The regional economy is expected to grow 4.9 per cent this year, compared with a previous forecast of 4.7 per cent in September, according to the Asian Development Outlook (ADO) December 2023, released today. The outlook for next year is maintained at 4.8 per cent.
The PRC’s economy is projected to expand by 5.2 per cent this year, compared with a previous forecast of 4.9 per cent, after household consumption and public investment boosted growth in the third quarter. The growth outlook for India has been raised to 6.7 per cent from 6.3 per cent following faster-than-expected expansion in July-September, driven by double-digit growth in industry. The upgrades for the PRC and India more than offset a lowering of the forecast for Southeast Asia, caused by lackluster performance in the manufacturing sector.

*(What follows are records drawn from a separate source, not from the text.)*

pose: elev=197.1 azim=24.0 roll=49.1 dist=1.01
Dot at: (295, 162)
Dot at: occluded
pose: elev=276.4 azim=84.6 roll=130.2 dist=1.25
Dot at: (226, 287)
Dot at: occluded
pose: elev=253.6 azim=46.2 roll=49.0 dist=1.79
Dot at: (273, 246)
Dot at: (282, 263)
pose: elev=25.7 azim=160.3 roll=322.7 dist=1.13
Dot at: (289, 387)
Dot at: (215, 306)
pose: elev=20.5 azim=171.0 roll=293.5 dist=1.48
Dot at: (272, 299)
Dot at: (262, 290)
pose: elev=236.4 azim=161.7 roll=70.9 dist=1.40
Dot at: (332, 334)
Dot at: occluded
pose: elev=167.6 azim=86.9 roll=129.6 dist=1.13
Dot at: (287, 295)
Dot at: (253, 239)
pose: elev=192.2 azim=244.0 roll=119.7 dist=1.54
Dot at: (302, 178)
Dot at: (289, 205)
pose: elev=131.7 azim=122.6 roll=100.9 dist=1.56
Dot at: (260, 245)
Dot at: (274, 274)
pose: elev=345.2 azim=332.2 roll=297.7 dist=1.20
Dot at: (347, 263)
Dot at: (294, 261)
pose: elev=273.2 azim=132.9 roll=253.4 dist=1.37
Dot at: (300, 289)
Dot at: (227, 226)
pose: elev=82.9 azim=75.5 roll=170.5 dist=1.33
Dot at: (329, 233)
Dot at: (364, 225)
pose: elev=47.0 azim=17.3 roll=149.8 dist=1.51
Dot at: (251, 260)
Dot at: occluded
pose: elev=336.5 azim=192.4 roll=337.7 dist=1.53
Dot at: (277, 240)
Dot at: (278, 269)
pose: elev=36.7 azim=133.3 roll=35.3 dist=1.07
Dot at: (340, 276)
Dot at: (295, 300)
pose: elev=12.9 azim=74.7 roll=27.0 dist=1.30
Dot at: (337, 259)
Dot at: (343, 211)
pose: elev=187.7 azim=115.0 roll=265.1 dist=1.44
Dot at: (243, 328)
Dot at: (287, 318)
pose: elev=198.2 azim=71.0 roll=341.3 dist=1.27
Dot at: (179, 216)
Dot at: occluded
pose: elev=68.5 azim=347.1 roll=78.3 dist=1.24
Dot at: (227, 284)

“Developing Asia continues to grow at a robust pace, despite a challenging global environment,” said ADB Chief Economist Albert Park. “Inflation in the region is also gradually coming under control. Still, risks remain, from elevated global interest rates to climate events such as El Niño. Governments in Asia and the Pacific need to remain vigilant to ensure that their economies are resilient, and that growth is sustainable.”
The region’s inflation outlook for this year has been lowered to 3.5 per cent from an earlier projection of 3.6 per cent, according to ADO December 2023. For next year, inflation is expected to edge up to 3.6 per cent, compared with a previous forecast of 3.5 per cent.
The growth outlook for Southeast Asia this year has been lowered to 4.3 per cent from 4.6 per cent, amid weak demand for manufacturing exports. The outlook for economies in the Caucasus and Central Asia has been raised slightly, while projections for Pacific economies are unchanged.
Risks to the outlook include persistently elevated interest rates in the United States and other advanced economies, which could contribute to financial instability in vulnerable economies in the region, especially those with high debt. Potential supply disruptions caused by the El Niño weather pattern or the Russian invasion of Ukraine could also rekindle inflation, particularly regarding food and energy.
ADB is committed to achieving a prosperous, inclusive, resilient, and sustainable Asia and the Pacific, while sustaining its efforts to eradicate extreme poverty. Established in 1966, it is owned by 68 members—49 from the region.